Textauszug >>

>>

Sicher allein zu Haus

ck/pm
Gesellschaft
Wenn alleinstehende Senioren stürzen, liegen sie oft mehrere Stunden am Boden, bevor ihre missliche Lage entdeckt wird. Ein Sensorsystem erkennt solche Notsituationen automatisch und alarmiert Angehörige, Nachbarn oder Pfleger.

Herr S. ist sehbeeinträchtigt und seit einem Schlaganfall auf einen Gehstock angewiesen. Dennoch möchte der alleinlebende 70-Jährige nicht in ein Heim umziehen. Doch mit dem Alter nehmen nicht nur Herz- und Kreislaufprobleme zu, auch das Sturzrisiko steigt. Schätzungen zufolge stürzen von den zu Hause lebenden über 65-Jährigen etwa 30 Prozent mindestens einmal jährlich. Bei den über 80-Jährigen sind es mehr als 40 Prozent.

<<

Aufgabe >>
Passen die folgenden Aussagen zum Textauszug? Antworte jeweils mit Ja oder Nein und zitiere die ausschlaggebenden Worte.
1. Herr S. braucht seit einem Schlaganfall einen Gehstock.
2. Herr S. will in ein Heim umziehen.
3. Etwa 30 Prozent der über 80-Jährigen stürzen mindestens einmal im Jahr.

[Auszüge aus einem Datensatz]
>>

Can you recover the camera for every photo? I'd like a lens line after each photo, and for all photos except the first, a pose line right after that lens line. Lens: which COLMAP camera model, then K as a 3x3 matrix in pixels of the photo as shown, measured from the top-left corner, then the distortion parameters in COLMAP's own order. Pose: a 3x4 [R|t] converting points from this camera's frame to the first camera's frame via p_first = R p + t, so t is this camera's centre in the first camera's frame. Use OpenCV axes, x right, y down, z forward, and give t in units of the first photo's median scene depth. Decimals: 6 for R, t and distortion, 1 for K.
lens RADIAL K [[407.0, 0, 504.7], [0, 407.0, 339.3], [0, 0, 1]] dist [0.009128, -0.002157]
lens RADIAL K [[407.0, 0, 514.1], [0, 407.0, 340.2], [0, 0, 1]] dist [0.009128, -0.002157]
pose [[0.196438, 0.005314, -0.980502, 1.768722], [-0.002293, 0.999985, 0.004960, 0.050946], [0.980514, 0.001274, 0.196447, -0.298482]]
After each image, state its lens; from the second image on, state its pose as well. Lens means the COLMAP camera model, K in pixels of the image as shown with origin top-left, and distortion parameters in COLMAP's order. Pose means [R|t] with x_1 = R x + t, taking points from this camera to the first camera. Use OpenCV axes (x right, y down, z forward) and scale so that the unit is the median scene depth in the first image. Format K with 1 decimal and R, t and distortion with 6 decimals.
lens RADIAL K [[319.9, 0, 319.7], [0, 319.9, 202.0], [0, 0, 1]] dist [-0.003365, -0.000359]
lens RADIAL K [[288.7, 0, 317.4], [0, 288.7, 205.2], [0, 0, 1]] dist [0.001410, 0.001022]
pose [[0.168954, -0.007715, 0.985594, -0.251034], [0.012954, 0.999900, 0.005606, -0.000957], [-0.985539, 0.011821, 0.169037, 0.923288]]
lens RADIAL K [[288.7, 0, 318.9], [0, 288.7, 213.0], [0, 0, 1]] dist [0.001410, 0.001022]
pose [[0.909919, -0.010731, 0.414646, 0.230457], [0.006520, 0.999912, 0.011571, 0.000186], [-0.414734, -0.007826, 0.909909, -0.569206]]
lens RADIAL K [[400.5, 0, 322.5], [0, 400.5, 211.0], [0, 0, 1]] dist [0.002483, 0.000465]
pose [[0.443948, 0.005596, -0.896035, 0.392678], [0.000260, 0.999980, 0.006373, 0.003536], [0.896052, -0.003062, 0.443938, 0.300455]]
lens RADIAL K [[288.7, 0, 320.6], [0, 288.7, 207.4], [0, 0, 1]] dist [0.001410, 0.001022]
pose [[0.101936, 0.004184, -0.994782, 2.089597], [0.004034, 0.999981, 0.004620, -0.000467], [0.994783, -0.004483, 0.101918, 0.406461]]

<<

Lösung >>
1. Ja: „seit einem Schlaganfall auf einen Gehstock angewiesen“
2. Nein: „Dennoch möchte der alleinlebende 70-Jährige nicht in ein Heim umziehen.“
3. Nein: „Bei den über 80-Jährigen sind es mehr als 40 Prozent.“